Nie wiadomo też ile będzie dokładnie wynosiła ilość dostarczonego gazu. Szef PGNiG zasugerował jednak, że może to być 800 milionów metrów sześciennych. Obecnie polskie zużycie gazu wynosi około 15-16 mld metrów sześciennych rocznie.

PGNiG oświadczył, że według umowy gaz będzie nadawany w terminalu Sabine Pass w Luizjanie, a odbierany w terminalu w Świnoujściu.

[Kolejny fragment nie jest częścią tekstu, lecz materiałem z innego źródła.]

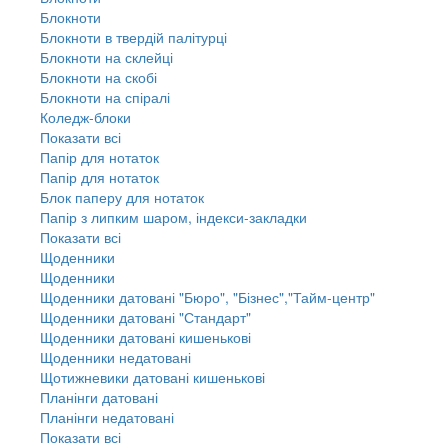
Блокноти
Блокноти в твердій палітурці
Блокноти на склейці
Блокноти на скобі
Блокноти на спіралі
Коледж-блоки
Показати всі
Папір для нотаток
Папір для нотаток
Блок паперу для нотаток
Папір з липким шаром, індекси-закладки
Показати всі
Щоденники
Щоденники
Щоденники датовані "Бюро", "Бізнес","Тайм-центр"
Щоденники датовані "Стандарт"
Щоденники датовані кишенькові
Щоденники недатовані
Щотижневики датовані кишенькові
Планінги датовані
Планінги недатовані
Показати всі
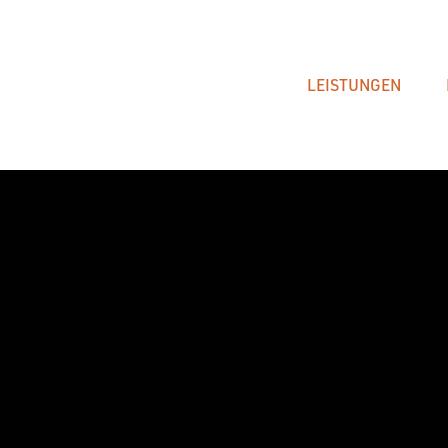
LEISTUNGEN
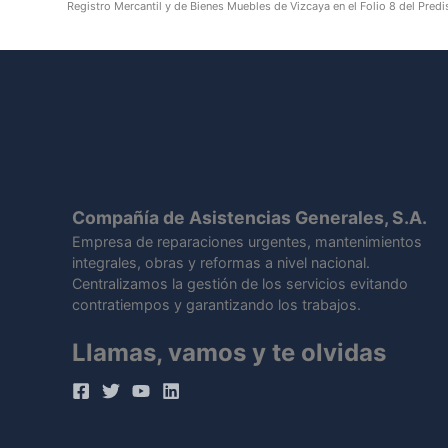
Registro Mercantil y de Bienes Muebles de Vizcaya en el Folio 8 del Pr
Compañía de Asistencias Generales, S.A.
Empresa de reparaciones urgentes, mantenimientos
integrales, obras y reformas a nivel nacional.
Centralizamos la gestión de los servicios evitando
contratiempos y garantizando los trabajos.
Llamas, vamos y te olvidas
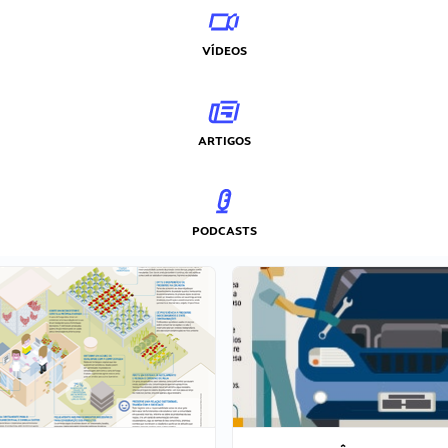
VÍDEOS
ARTIGOS
PODCASTS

Kresy.pl / tvp.info / tvn24bis.pl

9 odpowiedzi

Zostaw odpowiedź

Chcesz przyłączyć się do dyskusji?
Nie krępuj się!

Leave a Reply

  1. jwu
    jwu :

    A może któryś z decydentów ,poda cenę jaką będziemy płacić Amerykanom i ile ten gaz ,będzie droższy od ruskiego? Ja rozumiem ,że trzeba się uniezależniać,ale czy musi to być kosztem naszego i tak ubogiego społeczeństwa ? Boję się żeby z tym kontraktem nie było tak jak z systemami Patriot.Które miały kosztować 30mld.,a będa kosztowały 70mld.

  2. jaro7
    jaro7 :

    Ceny nie podali zasłaniając się jak zwykle tajemnica handlowa,(ciekawe że ceny gazu z Rosji sa podawane) a to oznacza że jak zwykle wszystko co mamy z USA to …..przepłacamy.Teraz ile z tego gazu popłynie na UPAine i ile dopłacimy to kolejna sprawa.W PiS skuteczna to jest tylko propaganda sukcesu ale w rzeczywistości wygląda to kiepsko.

    • uvara
      uvara :

      @jaro7 to samo jest, tylko w drugą stronę jeśli chodzi o “sprzedawanie” gazu Ukrainie, tylko w odróżnieniu od nas kupujących amerykański gaz jak za zboże, Ukraińcy zapewne nie płacą złamanego grosza, w jedną czy drugą stronę wymówką przed podaniem ceny jest “tajemnica handlowa”.

    • jwu
      jwu :

      Oficjalnie nic Ukraińcom nie wysyłamy,ale jakiś czas temu słyszałem o wydzierżawieniu na terenie ww.państwa dużych magazynów gazowych.Pytam ,co chcemy na tym zyskać ?

    • uvara
      uvara :

      @kot albin Te ostentacyjne sprowadzenie 2 tankowców z USA w skali roku, to jak ukraińskie manifestowanie niezależności od rosyjskiego gazu…. poprzez kupowanie tego samego gazu rewersem z zachodu.

  3. Gaetano
    Gaetano :

    Brawo pisiaci, kolejne ciężkie działa wytoczone w polskiego podatnika. Zero informacji odnośnie ceny, ale większość wie, że ten gaz musi być droższy. Na witrynach podających oficjalne ceny surowców i gatunków z różnych krajów, ceny rosyjskiego gazu były b. konkurencyjne. Teraz wystarczy zrobić dobry propagandowy PR pod ten kontrakt i mnóstwo tych, co jeszcze mieli jakieś wątpliwości albo nie interesowali się wcale, zmieni może zdanie…
    No cóż, pan zza oceanu wymaga. Koszty nie grają większej roli, byle tylko zagrać na nosie ruskim, a ciemnego luda ma to guzik obchodzić.